How to complete this task: Using the material below, print the line that contains "pinky tip: (1026, 1266)", the line that contains "wrist: (803, 1239)", and every line in between, exactly and nothing else.

Data to process:

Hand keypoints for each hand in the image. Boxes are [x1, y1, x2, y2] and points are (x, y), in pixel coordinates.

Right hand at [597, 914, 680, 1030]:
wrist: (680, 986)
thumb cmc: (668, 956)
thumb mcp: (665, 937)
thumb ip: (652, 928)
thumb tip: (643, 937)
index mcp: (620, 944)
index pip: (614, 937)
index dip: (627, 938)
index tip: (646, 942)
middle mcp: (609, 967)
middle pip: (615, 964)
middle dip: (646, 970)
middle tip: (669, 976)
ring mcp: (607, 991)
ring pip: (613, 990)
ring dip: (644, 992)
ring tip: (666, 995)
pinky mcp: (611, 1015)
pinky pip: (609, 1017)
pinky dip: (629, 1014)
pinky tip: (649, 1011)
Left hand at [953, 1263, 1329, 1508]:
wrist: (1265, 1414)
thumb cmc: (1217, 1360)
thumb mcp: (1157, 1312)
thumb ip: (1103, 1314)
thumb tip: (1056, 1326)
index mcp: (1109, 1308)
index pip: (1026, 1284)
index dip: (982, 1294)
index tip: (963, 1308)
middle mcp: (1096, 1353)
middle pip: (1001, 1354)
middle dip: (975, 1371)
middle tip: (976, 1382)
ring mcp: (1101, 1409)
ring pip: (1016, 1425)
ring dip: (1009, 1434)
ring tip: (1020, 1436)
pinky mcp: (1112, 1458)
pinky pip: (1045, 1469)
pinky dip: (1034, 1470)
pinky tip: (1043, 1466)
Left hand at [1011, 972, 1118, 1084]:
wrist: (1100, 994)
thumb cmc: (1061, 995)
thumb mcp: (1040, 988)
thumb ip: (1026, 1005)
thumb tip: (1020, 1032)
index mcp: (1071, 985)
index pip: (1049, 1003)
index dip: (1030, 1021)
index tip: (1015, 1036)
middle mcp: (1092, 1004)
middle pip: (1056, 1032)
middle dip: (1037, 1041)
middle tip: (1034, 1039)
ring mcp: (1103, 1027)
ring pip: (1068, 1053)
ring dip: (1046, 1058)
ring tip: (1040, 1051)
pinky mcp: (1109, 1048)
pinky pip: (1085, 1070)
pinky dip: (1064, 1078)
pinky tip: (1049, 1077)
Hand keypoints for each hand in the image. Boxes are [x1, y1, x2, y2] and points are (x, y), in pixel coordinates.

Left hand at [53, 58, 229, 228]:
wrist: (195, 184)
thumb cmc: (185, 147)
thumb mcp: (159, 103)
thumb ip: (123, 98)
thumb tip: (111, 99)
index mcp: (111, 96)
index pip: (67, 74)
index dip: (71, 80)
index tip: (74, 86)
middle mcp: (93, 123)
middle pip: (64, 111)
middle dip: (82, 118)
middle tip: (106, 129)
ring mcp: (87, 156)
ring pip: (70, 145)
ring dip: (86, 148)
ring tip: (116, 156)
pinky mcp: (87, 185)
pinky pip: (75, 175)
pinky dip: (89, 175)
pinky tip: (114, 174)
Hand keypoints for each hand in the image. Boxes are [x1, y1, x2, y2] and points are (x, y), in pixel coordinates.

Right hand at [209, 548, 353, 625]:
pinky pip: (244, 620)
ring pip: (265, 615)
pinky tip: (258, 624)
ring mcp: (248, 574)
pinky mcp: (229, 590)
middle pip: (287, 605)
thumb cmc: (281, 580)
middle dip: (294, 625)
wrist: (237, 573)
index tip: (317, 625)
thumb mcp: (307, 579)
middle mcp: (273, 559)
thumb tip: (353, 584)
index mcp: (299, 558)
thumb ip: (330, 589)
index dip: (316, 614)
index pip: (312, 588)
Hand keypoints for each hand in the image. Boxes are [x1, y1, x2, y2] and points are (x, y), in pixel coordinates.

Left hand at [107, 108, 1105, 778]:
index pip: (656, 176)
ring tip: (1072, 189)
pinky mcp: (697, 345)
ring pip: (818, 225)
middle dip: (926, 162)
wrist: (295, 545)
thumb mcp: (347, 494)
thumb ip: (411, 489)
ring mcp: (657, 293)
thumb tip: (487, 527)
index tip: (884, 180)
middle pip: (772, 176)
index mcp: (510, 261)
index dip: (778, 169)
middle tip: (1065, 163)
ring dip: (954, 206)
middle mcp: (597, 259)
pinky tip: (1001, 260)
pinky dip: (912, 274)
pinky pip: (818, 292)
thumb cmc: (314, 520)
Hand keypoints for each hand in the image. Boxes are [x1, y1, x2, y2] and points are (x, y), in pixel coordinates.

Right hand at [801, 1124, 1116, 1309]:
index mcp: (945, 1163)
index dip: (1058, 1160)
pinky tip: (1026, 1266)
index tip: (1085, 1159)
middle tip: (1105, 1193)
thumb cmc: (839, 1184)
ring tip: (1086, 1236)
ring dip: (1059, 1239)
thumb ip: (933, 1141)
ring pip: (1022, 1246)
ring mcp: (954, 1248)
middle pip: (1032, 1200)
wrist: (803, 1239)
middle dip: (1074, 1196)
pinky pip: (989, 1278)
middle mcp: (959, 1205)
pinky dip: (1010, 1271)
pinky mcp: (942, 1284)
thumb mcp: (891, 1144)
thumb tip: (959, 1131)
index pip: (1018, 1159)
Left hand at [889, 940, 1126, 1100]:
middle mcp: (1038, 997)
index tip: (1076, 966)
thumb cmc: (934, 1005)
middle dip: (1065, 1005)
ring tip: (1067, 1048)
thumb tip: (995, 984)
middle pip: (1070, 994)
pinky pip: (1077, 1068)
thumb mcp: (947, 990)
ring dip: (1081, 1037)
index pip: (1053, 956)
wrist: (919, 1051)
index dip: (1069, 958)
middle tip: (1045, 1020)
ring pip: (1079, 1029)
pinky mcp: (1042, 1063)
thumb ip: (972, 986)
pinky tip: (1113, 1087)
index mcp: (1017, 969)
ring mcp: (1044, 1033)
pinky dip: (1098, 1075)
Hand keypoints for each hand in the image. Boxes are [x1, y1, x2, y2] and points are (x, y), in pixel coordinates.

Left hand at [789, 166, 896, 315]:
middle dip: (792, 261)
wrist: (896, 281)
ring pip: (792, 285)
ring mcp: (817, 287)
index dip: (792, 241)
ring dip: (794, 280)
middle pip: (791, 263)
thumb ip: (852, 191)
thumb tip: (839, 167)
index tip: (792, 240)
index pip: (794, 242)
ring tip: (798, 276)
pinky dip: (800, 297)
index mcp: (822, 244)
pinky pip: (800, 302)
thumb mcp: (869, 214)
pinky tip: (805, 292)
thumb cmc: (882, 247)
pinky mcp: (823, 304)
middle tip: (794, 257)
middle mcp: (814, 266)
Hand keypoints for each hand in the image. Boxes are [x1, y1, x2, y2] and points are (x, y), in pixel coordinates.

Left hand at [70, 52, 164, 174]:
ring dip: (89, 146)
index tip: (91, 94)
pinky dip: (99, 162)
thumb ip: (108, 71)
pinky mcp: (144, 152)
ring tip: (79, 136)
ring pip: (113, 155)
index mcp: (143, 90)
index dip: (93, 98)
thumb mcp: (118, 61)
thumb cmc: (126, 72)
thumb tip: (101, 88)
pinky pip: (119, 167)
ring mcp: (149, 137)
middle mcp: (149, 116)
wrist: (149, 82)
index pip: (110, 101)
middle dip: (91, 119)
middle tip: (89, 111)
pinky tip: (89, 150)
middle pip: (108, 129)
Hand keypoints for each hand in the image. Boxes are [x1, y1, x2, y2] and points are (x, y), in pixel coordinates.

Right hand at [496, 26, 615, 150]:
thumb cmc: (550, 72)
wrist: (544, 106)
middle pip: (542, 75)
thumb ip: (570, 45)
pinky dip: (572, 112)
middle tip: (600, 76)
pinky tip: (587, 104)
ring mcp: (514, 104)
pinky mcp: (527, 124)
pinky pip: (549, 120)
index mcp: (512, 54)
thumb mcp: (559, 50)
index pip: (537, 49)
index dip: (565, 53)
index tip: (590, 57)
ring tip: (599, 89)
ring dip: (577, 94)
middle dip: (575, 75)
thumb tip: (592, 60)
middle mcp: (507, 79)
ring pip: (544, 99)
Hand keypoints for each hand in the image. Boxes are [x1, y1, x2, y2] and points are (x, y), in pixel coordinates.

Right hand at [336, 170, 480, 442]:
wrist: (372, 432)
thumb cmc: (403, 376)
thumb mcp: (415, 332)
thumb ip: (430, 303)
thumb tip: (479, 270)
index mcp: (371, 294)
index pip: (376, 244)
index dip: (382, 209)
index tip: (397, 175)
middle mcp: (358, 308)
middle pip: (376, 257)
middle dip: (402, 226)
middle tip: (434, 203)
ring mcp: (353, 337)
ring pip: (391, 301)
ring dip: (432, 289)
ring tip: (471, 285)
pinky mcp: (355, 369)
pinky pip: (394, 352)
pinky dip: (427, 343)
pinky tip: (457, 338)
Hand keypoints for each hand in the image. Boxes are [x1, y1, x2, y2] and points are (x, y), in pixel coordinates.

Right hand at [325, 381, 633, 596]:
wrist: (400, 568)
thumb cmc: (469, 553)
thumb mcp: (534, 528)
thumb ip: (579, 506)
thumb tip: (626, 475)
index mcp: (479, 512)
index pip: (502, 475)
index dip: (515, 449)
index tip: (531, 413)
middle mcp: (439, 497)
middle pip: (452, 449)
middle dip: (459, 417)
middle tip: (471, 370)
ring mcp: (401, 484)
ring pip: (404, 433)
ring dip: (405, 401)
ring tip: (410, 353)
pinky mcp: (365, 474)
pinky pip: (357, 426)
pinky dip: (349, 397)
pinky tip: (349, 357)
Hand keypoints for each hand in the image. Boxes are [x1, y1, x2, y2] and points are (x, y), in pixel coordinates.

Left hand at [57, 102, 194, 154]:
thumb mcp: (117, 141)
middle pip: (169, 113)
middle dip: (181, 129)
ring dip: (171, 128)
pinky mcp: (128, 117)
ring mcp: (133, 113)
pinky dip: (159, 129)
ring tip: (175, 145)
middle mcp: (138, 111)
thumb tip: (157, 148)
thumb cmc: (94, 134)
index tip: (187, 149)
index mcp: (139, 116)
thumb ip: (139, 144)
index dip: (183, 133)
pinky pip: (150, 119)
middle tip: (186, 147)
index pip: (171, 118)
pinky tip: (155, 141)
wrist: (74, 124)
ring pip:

Exercise solution:
pinky tip: (1026, 1266)
index tip: (1085, 1159)
middle tip: (1105, 1193)
thumb cmc: (839, 1184)
ring tip: (1086, 1236)
ring dip: (1059, 1239)
thumb ip: (933, 1141)
ring pip: (1022, 1246)
ring mcp: (954, 1248)
middle pip: (1032, 1200)
wrist: (803, 1239)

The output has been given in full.